Introducing Vertex AI's New Text-Multilingual-Embedding-002 Model
Vertex AI is excited to announce the public preview of its latest text embedding model, the text-multilingual-embedding-002. This model is packed with features designed to enhance text-based applications across a multitude of languages.
Multilingual Support
The text-multilingual-embedding-002
model has been evaluated on a wide array of languages, including Arabic, Bengali, English, Spanish, German, Persian, Finnish, French, Hindi, Indonesian, Japanese, Korean, Russian, Swahili, Telugu, Thai, Yoruba, and Chinese. Additionally, it supports an even broader range of languages, such as Afrikaans, Albanian, Amharic, Armenian, Azerbaijani, Basque, Belarusian, Bulgarian, Burmese, Catalan, Cebuano, Chichewa, Corsican, Czech, Danish, Dutch, Esperanto, Estonian, Filipino, Galician, Georgian, Greek, Gujarati, Haitian Creole, Hausa, Hawaiian, Hebrew, Hmong, Hungarian, Icelandic, Igbo, Irish, Italian, Javanese, Kannada, Kazakh, Khmer, Kurdish, Kyrgyz, Lao, Latin, Latvian, Lithuanian, Luxembourgish, Macedonian, Malagasy, Malay, Malayalam, Maltese, Maori, Marathi, Mongolian, Nepali, Norwegian, Pashto, and many more.
Flexible Dimensionality
This model offers flexible dimensionality, allowing users to select the number of dimensions according to their specific needs.
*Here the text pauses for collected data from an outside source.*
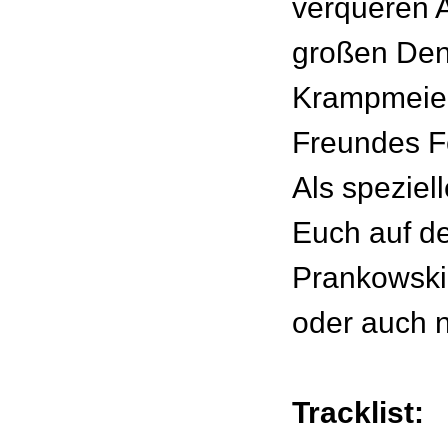
verqueren 
großen Den
Krampmeier
Freundes F
Als speziel
Euch auf d
Prankowski
oder auch n
Tracklist:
This flexibility can help in optimizing storage and memory usage.
Top-Tier Performance
In terms of performance, the text-multilingual-embedding-002
model ranks among the top models on the Massive Text Embedding Benchmark (MTEB) leaderboard. This ensures that users can rely on its robust and efficient text embedding capabilities.
Easy to Use
Using this model is straightforward with the Vertex AI API or the Vertex AI SDK for Python. It supports up to 250 input texts per request in the us-central1
region and has a token limit of 2048 per input text.
For practical implementation, example code is available in the Vertex AI SDK for Python documentation, offering a step-by-step guide on how to embed texts using this powerful model.
These updates underscore the text-multilingual-embedding-002
model's enhanced capabilities and flexibility, making it an invaluable tool for diverse text-based applications across multiple languages.